Fixed slot count: the method still requires a predefined number of slots and cannot adapt to the actual number of objects in a scene. Integrating adaptive slot-count techniques would necessitate redesigning the random sampling strategy.
Window size constrained by training clip length: longer videos may require larger windows, increasing computational cost.
Evaluated only in self-supervised settings: effectiveness in supervised or semi-supervised video OCL remains unexplored.
Limited gains on CLEVRER: the baseline already achieves high performance (95.6%) on simple synthetic videos, leaving little room for improvement.

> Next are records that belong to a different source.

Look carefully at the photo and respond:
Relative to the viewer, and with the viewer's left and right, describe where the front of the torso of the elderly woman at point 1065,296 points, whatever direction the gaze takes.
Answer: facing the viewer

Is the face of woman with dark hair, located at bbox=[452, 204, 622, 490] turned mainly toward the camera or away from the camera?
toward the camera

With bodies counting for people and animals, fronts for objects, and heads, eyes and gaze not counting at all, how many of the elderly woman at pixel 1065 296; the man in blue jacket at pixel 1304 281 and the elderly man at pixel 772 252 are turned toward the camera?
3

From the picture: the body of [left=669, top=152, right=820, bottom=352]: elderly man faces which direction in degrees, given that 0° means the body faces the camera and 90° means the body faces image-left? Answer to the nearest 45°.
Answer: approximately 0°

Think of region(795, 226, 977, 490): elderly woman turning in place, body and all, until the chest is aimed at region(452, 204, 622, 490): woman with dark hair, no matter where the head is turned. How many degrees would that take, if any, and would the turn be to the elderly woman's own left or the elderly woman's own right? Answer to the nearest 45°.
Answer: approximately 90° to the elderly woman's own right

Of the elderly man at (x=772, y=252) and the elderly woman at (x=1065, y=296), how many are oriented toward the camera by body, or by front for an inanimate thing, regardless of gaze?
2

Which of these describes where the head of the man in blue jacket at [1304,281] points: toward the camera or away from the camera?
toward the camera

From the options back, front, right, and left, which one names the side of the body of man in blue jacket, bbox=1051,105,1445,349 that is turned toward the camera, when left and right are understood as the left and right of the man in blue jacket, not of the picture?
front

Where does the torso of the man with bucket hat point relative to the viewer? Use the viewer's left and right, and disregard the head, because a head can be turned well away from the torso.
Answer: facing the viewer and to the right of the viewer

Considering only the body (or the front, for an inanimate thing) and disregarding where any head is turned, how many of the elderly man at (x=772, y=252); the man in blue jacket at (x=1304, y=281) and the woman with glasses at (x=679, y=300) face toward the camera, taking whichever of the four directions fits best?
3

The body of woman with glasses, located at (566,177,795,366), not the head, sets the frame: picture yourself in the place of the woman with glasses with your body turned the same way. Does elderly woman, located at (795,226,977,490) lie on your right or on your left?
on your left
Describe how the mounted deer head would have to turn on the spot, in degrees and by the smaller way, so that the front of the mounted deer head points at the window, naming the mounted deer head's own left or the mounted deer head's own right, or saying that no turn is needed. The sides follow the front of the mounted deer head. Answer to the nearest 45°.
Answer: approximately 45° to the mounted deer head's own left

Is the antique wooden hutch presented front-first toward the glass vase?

Slot Attention (Locatello 2020): the foundational module for object-centric learning, upon which the proposed transitioner is built.
SlotContrast (Manasyan 2025): current SOTA and the baseline for this work.
VideoSAUR (Zadaianchuk 2024): the first method to leverage visual foundation models for video OCL.
DINO2 (Oquab 2023): serves as the frozen encoder providing features.

Rating¶

Novelty: ⭐⭐⭐⭐⭐ — The two core insights (next-frame feature utilization + random sampling) are simple yet highly effective, and had been entirely overlooked by prior work.
Experimental Thoroughness: ⭐⭐⭐⭐ — Covers synthetic and real datasets, downstream tasks, detailed ablations, and a dynamics validation matrix.
Writing Quality: ⭐⭐⭐⭐ — Problem formulation is clear; motivation experiments are convincing.
Value: ⭐⭐⭐⭐⭐ — Achieves substantial progress in video OCL; the core ideas are generalizable to other recurrent architectures.